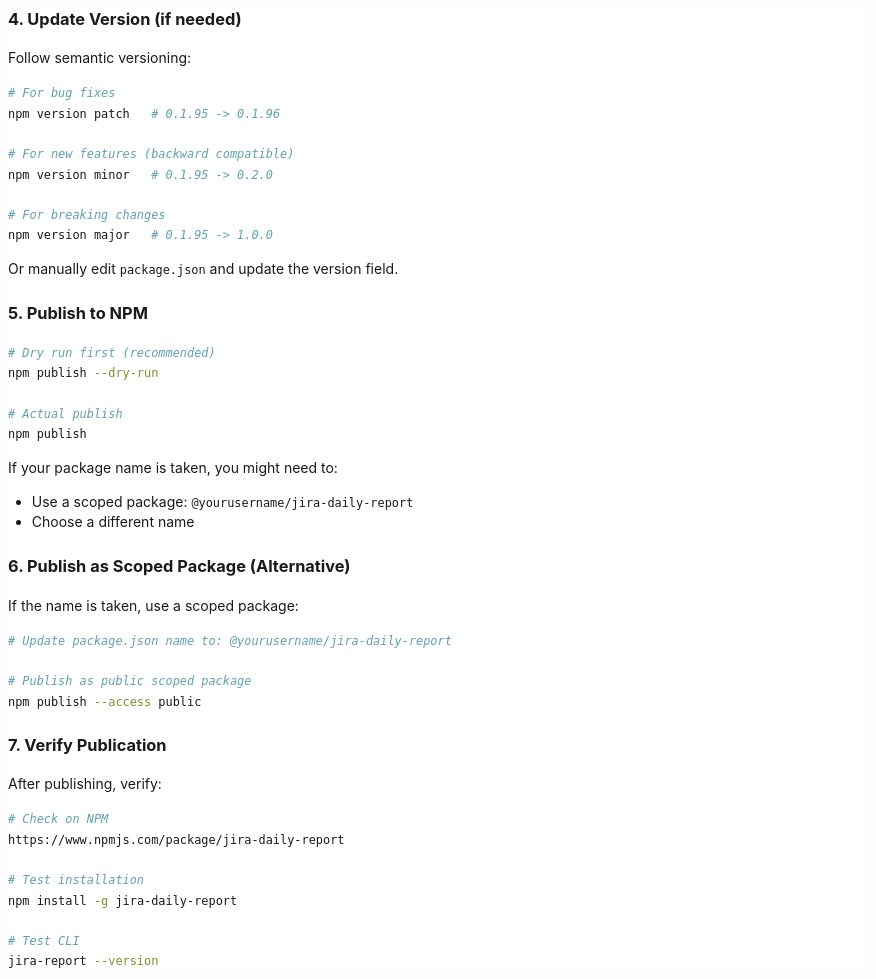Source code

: ### 4. Update Version (if needed)

Follow semantic versioning:

```bash
# For bug fixes
npm version patch   # 0.1.95 -> 0.1.96

# For new features (backward compatible)
npm version minor   # 0.1.95 -> 0.2.0

# For breaking changes
npm version major   # 0.1.95 -> 1.0.0
```

Or manually edit `package.json` and update the version field.

### 5. Publish to NPM

```bash
# Dry run first (recommended)
npm publish --dry-run

# Actual publish
npm publish
```

If your package name is taken, you might need to:
- Use a scoped package: `@yourusername/jira-daily-report`
- Choose a different name

### 6. Publish as Scoped Package (Alternative)

If the name is taken, use a scoped package:

```bash
# Update package.json name to: @yourusername/jira-daily-report

# Publish as public scoped package
npm publish --access public
```

### 7. Verify Publication

After publishing, verify:

```bash
# Check on NPM
https://www.npmjs.com/package/jira-daily-report

# Test installation
npm install -g jira-daily-report

# Test CLI
jira-report --version
```

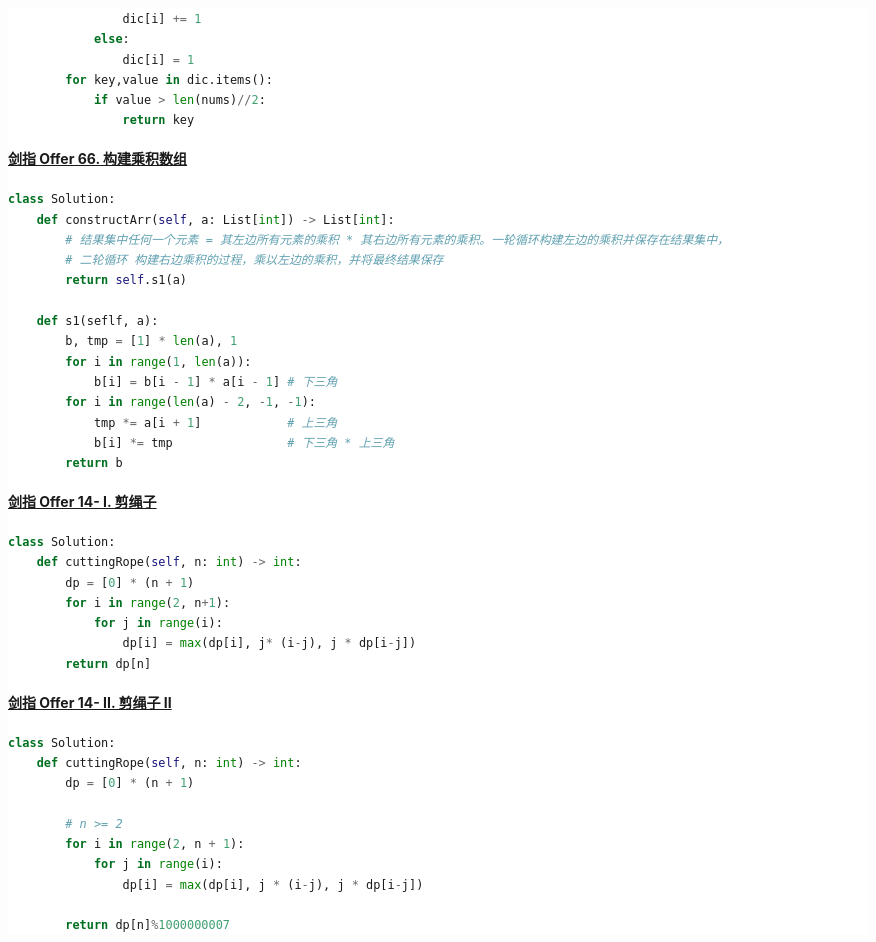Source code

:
 ```python
                dic[i] += 1
            else:
                dic[i] = 1
        for key,value in dic.items():
            if value > len(nums)//2:
                return key
```

#### [剑指 Offer 66. 构建乘积数组](https://leetcode.cn/problems/gou-jian-cheng-ji-shu-zu-lcof/?envType=study-plan-v2&envId=coding-interviews)

```python
class Solution:
    def constructArr(self, a: List[int]) -> List[int]:
        # 结果集中任何一个元素 = 其左边所有元素的乘积 * 其右边所有元素的乘积。一轮循环构建左边的乘积并保存在结果集中，
        # 二轮循环 构建右边乘积的过程，乘以左边的乘积，并将最终结果保存
        return self.s1(a)
    
    def s1(seflf, a):
        b, tmp = [1] * len(a), 1
        for i in range(1, len(a)):
            b[i] = b[i - 1] * a[i - 1] # 下三角
        for i in range(len(a) - 2, -1, -1):
            tmp *= a[i + 1]            # 上三角
            b[i] *= tmp                # 下三角 * 上三角
        return b
```

#### [剑指 Offer 14- I. 剪绳子](https://leetcode.cn/problems/jian-sheng-zi-lcof/?envType=study-plan-v2&envId=coding-interviews)

```python
class Solution:
    def cuttingRope(self, n: int) -> int:
        dp = [0] * (n + 1)
        for i in range(2, n+1):
            for j in range(i):
                dp[i] = max(dp[i], j* (i-j), j * dp[i-j])
        return dp[n]
```

#### [剑指 Offer 14- II. 剪绳子 II](https://leetcode.cn/problems/jian-sheng-zi-ii-lcof/?envType=study-plan-v2&envId=coding-interviews)

```python
class Solution:
    def cuttingRope(self, n: int) -> int:
        dp = [0] * (n + 1)
        
        # n >= 2
        for i in range(2, n + 1):
            for j in range(i):
                dp[i] = max(dp[i], j * (i-j), j * dp[i-j])
                
        return dp[n]%1000000007
```

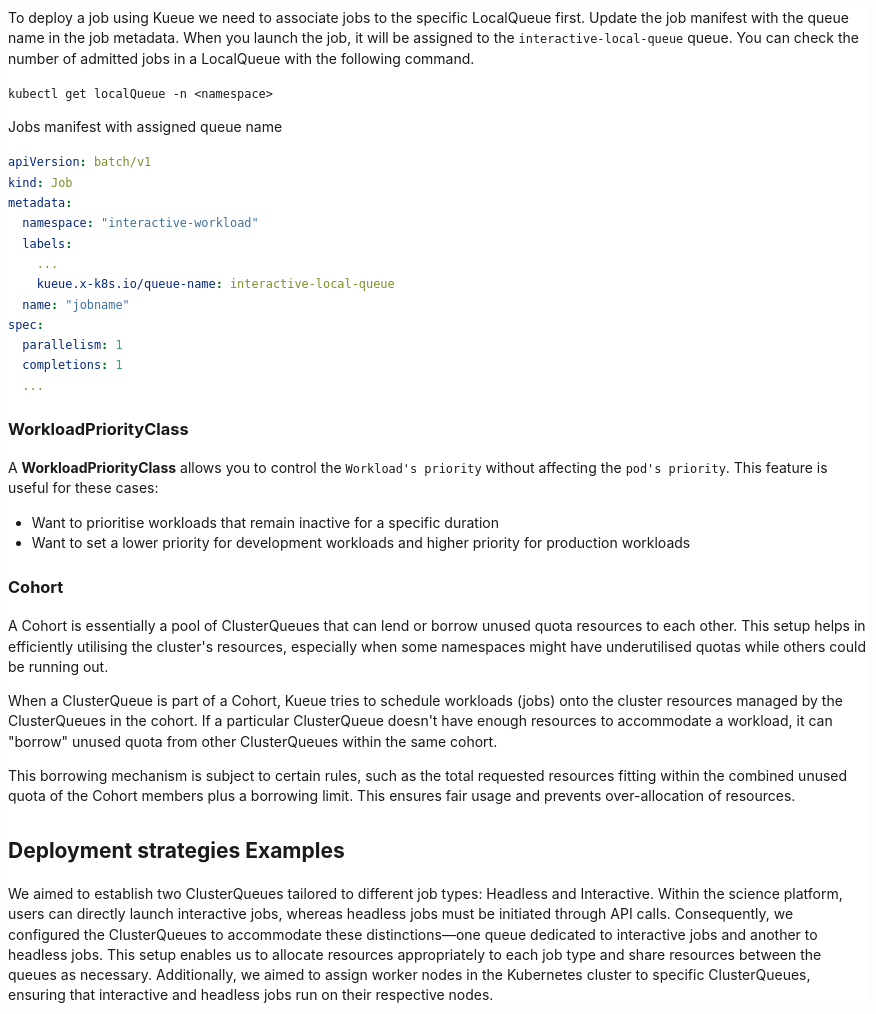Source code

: To deploy a job using Kueue we need to associate jobs to the specific LocalQueue first. Update the job manifest with the queue name in the job metadata. When you launch the job, it will be assigned to the `interactive-local-queue` queue. You can check the number of admitted jobs in a LocalQueue with the following command.

`kubectl get localQueue -n <namespace>`

Jobs manifest with assigned queue name
```yaml
apiVersion: batch/v1
kind: Job
metadata:
  namespace: "interactive-workload"
  labels:
    ...
    kueue.x-k8s.io/queue-name: interactive-local-queue
  name: "jobname"
spec:
  parallelism: 1
  completions: 1
  ...
```

### WorkloadPriorityClass

A **WorkloadPriorityClass** allows you to control the `Workload's priority` without affecting the `pod's priority`. This feature is useful for these cases:

- Want to prioritise workloads that remain inactive for a specific duration
- Want to set a lower priority for development workloads and higher priority for production workloads

### Cohort

A Cohort is essentially a pool of ClusterQueues that can lend or borrow unused quota resources to each other. This setup helps in efficiently utilising the cluster's resources, especially when some namespaces might have underutilised quotas while others could be running out.

When a ClusterQueue is part of a Cohort, Kueue tries to schedule workloads (jobs) onto the cluster resources managed by the ClusterQueues in the cohort. If a particular ClusterQueue doesn't have enough resources to accommodate a workload, it can "borrow" unused quota from other ClusterQueues within the same cohort.

This borrowing mechanism is subject to certain rules, such as the total requested resources fitting within the combined unused quota of the Cohort members plus a borrowing limit. This ensures fair usage and prevents over-allocation of resources.




## Deployment strategies Examples

We aimed to establish two ClusterQueues tailored to different job types: Headless and Interactive. Within the science platform, users can directly launch interactive jobs, whereas headless jobs must be initiated through API calls. Consequently, we configured the ClusterQueues to accommodate these distinctions—one queue dedicated to interactive jobs and another to headless jobs. This setup enables us to allocate resources appropriately to each job type and share resources between the queues as necessary. Additionally, we aimed to assign worker nodes in the Kubernetes cluster to specific ClusterQueues, ensuring that interactive and headless jobs run on their respective nodes.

___

* Work task *
Report every line in the data above in which the word "Want" appears.

* Answer to this exercise *
- Want to prioritise workloads that remain inactive for a specific duration
- Want to set a lower priority for development workloads and higher priority for production workloads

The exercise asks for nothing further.